Morning book lovers. Today, I am somewhat belatedly reviewing The Stardust Thief by Chelsea Abdullah.
Look at that BEAUTIFUL cover. Its amazing.
Some reading stats……
- Format: e-ARC
- Pages: 538
- Publisher: Orbit
Neither here nor there, but long ago…
Loulie al-Nazari is the Midnight Merchant: a criminal who, with the help of her jinn bodyguard, hunts and sells illegal magic. When she saves the life of a cowardly prince, she draws the attention of his powerful father, the sultan, who blackmails her into finding an ancient lamp that has the power to revive the barren land—at the cost of sacrificing all jinn.
With no choice but to obey or be executed, Loulie journeys with the sultan’s oldest son to find the artifact. Aided by her bodyguard, who has secrets of his own, they must survive ghoul attacks, outwit a vengeful jinn queen, and confront a malicious killer from Loulie’s past. And, in a world where story is reality and illusion is truth, Loulie will discover that everything—her enemy, her magic, even her own past—is not what it seems, and she must decide who she will become in this new reality.

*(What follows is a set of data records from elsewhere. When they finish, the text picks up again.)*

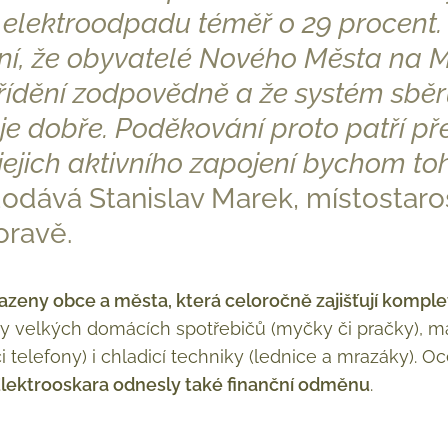
 elektroodpadu téměř o 29 procent.
ení, že obyvatelé Nového Města na 
 třídění zodpovědně a že systém sbě
e dobře. Poděkování proto patří př
jejich aktivního zapojení bychom to
odává Stanislav Marek, místostar
oravě.
azeny obce a města, která celoročně zajišťují komple
dy velkých domácích spotřebičů (myčky či pračky), ma
i telefony) i chladicí techniky (lednice a mrazáky).
Elektrooskara odnesly také finanční odměnu
.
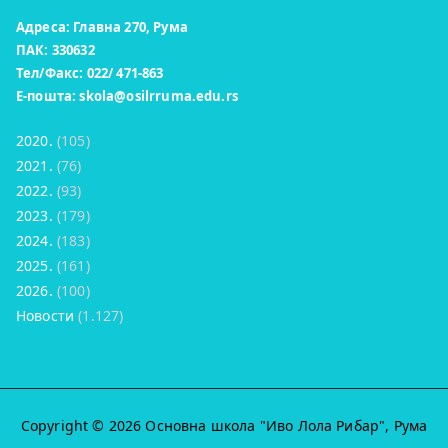
Адреса: Главна 270, Рума
ПАК: 330632
Тел/Факс: 022/ 471-863
Е-пошта:
skola@osilrruma.edu.rs
2020.
(105)
2021.
(76)
2022.
(93)
2023.
(179)
2024.
(183)
2025.
(161)
2026.
(100)
Новости
(1.127)
Copyright © 2026
Основна школа "Иво Лола Рибар"
, Рума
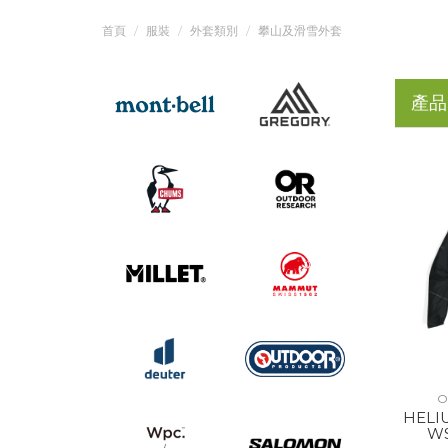
首頁
服裝
外套類別
攀山及滑雪外套
產品
O
HELI
WS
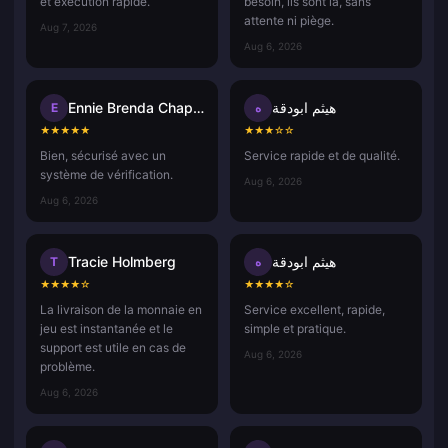
et exécution rapide.
besoin, ils sont là, sans
attente ni piège.
Aug 7, 2026
Aug 6, 2026
Ennie Brenda Chaponda Ruwiza
هيثم ابودقة
E
ه
★
★
★
★
★
★
★
★
☆
☆
Bien, sécurisé avec un
Service rapide et de qualité.
système de vérification.
Aug 6, 2026
Aug 6, 2026
Tracie Holmberg
هيثم ابودقة
T
ه
★
★
★
★
☆
★
★
★
★
☆
La livraison de la monnaie en
Service excellent, rapide,
jeu est instantanée et le
simple et pratique.
support est utile en cas de
Aug 6, 2026
problème.
Aug 6, 2026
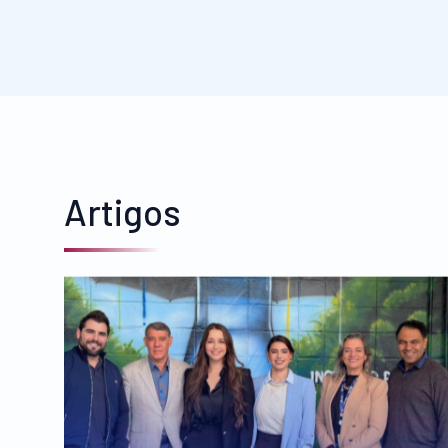
Artigos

Inspired by stories from One Thousand and One Nights, The Stardust Thief weaves the gripping tale of a legendary smuggler, a cowardly prince, and a dangerous quest across the desert to find a legendary, magical lamp.
Browsing bookish social media and the email newsletters from The Bookseller, there are occasions where I’ll read a news snippet about a book that has been snapped up by a publisher. These stories are often accompanied by a brief summary about the book and, if they sound good, I’ll pop them on my list of books to look out for. The Stardust Thief was one of these books. Months later, when I saw it pop up on Netgalley, I sent a request straight away, and was delighted to be approved.
I loved this book and reading it has been a great experience. It took me bloody ages to read it, because I was savouring it; I loved spending time in this world and with these characters created by Chelsea Abdullah.
The Stardust Thief is the first part of a trilogy, The Sandsea Trilogy, and is inspired by “A Thousand and One Nights”. I absolutely loved the world that has been built by Abdullah using this inspiration. Everyone knows the story of Aladdin, and may remember the Forty Thieves. Familiar snippets of these, and perhaps other tales from ATAON, are weaved into the story, it told in a different way to what we’ve heard before.
I’m looking forward to seeing more of the characters in the next instalment. I feel like we got to know Loulie and Mazen best but I feel like there’s much more to discover about Aisha, and I’m looking forward to seeing more about how she deals with what happens to her in this instalment. Qadir clearly had his secrets, and whilst some of them were revealed in this book, I can’t wait to see what else there is to learn both about him, and the jinn world on the whole. I was intrigued by Omar, but also Hakim. We didn’t see much of him, but I wonder if he, and his maps, will be back.
Apart from the story itself, this book is going to change the way I read for a while. Whilst reading it, it made me realise that I haven’t read enough fantasy recently. I’ll read most genres, but I feel like fantasy is the most “me” genre, the one I love the most, the one I go back to all the time and the one where all of my favourites lie. This can be what might be traditionally thought of as “fantasy”, i.e. books like The Stardust Thief that are set in a fantastical world of the author’s making, but also books set in our world but with a fantasy element, like The Time Traveler’s Wife – okay, that might be more of a sci-fi element but you get my meaning!
I have some eARCs to read and other bookish commitments, and there are authors I enjoy who don’t write in this genre who I’ll be picking up in the next few months but I think my free/mood reading time is definitely going to be spent more in the fantasy genre than it has been.